Developed through over 30 years of research, innovation, and on-the-ground work with communities across the country, the Harwood Public Innovators Getting Started Lab teaches individuals who want to make a difference in their communities the fundamentals of Turning Outward. Led by Rich and our certified Harwood coaches, it is a deeply engaging space to develop and strengthen relationships with other community-driven change agents and learn how to catalyze long-term change. The Lab is intentionally designed to be both practical and energizing, making a powerful and inspiring experience of this meaningful and necessary work.

Each session felt like a new brick in our foundation for more effective communication and action as change agents in the community.

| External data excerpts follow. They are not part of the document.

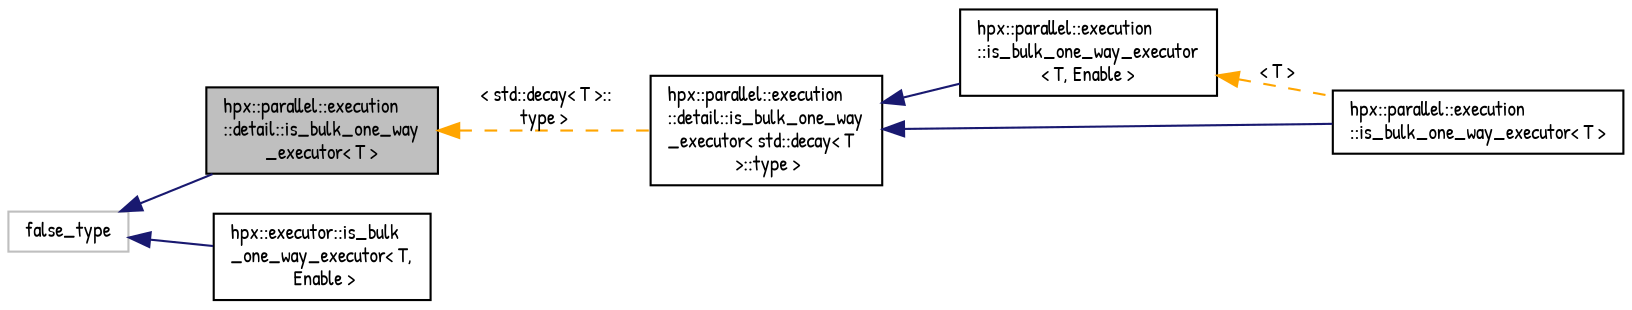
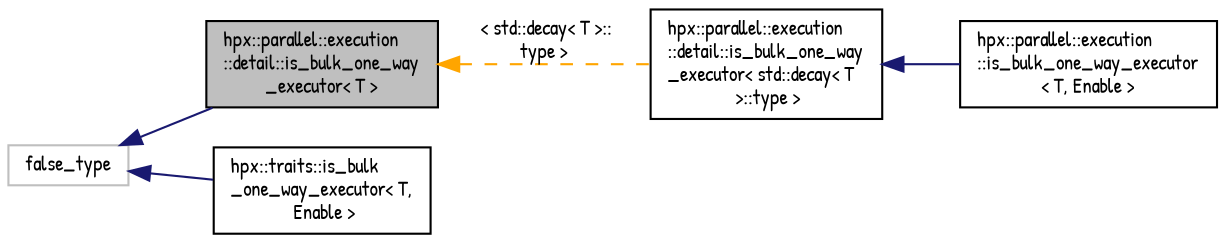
  digraph {
    fontname="Patrick Hand"
    rankdir=LR
    node [color=black fillcolor=white fontname="Patrick Hand" fontsize=10 shape=record style=filled]
    edge [color=midnightblue dir=back fontname="Patrick Hand" fontsize=10 labelfontname=Helvetica labelfontsize=10 style=solid]
    n1 [fillcolor=grey75 fontcolor=black height=0.2 label="hpx::parallel::execution\l::detail::is_bulk_one_way\l_executor\< T \>" width=0.4]
    n2 [height=0.2 label="hpx::parallel::execution\l::detail::is_bulk_one_way\l_executor\< std::decay\< T\l \>::type \>" width=0.4]
    n3 [height=0.2 label="hpx::parallel::execution\l::is_bulk_one_way_executor\l\< T, Enable \>" width=0.4]
-   n4 [height=0.2 label="hpx::parallel::execution\l::is_bulk_one_way_executor\< T \>" width=0.4]
    n5 [color=grey75 height=0.2 label=false_type width=0.4]
-   n6 [height=0.2 label="hpx::executor::is_bulk\l_one_way_executor\< T,\l Enable \>" width=0.4]
+   n6 [height=0.2 label="hpx::traits::is_bulk\l_one_way_executor\< T,\l Enable \>" width=0.4]
    n1 -> n2 [color=orange label=" \< std::decay\< T \>::\ltype \>" style=dashed]
    n2 -> n3
-   n2 -> n4
-   n3 -> n4 [color=orange label=" \< T \>" style=dashed]
    n5 -> n1
    n5 -> n6
  }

The lab left me with a new sense of reciprocal trust & understanding among participants as well as hopefulness that the best is yet to come.
— Laura Cordero, Community Builder and Initiative Coordinator, Centro Hispano

Building Relationships to Unleash Impact

Throughout the two days, there was palpable energy as participants worked together to learn the new mindsets, tools and strategies they’ll use with the larger community. And the connections didn’t stop there. Before and after the Lab, during lunch, and any free moment, participants engaged in deep discussions, exchanged contacts, and began planning how to implement these ideas right away.

During the lab, the group formed teams to spearhead the work for each agenda item. Guided by certified Harwood coaches, they will start with small, intentional actions and build from there. And they will enlist allies as they progress and others become inspired by the chain reaction of positive actions. Individually, each of these public innovators is making a difference through the work they do for Reading. But together, they will unleash the incredible capabilities of the entire community.

Reading community members interacting at The Harwood Institute Public Innovators Getting Started Lab.
I left feeling inspired, rejuvenated, and interested in looking at old challenges sideways, backwards, and upside down to find new pathways to change.
— Barbara Hall, Retired Teacher

Over the next two years, the Harwood team will work in tandem with these change agents as they adapt what they learned in the lab, make it their own, and build upon each win as the initiative progresses. That’s how change really happens—and how it sustains over time. This is a lasting partnership that will evolve as the community strengthens its civic culture, embedding new ways of working together that will develop and deepen for years to come.

I enjoyed that everyone expressed their concerns, issues, or community problems, but all of our goals were the same. We work hard to provide support to the families in our community, but we can work smart by working together.
— Lees Chevere, Team Leader, PA Migrant Education program at Millersville University

A Counterforce Powered by Community-led Change

People say that our nation is stuck and that we can’t move forward on fundamental issues in society. The Harwood Institute is working with individual communities and thousands of public innovators across the country to create a counterforce powered by community-led change. This work in Reading is part of the Institute’s strategy to go deep in a collection of communities—including Alamance County, NC, Lexington, KY, Clarksville, TN, and Jackson, MS—to show that Americans have the public will and ability to address major fault lines in society and strengthen our civic culture. Although quite different in history, demographics, and the unique challenges they face, all of these communities are moving forward. This is the counterforce in action.

Join us in amplifying the message that we don’t need to surrender to the relentless turmoil in our world today and pervasive false narratives. Getting on a more hopeful path is possible. It’s happening right now in communities like these.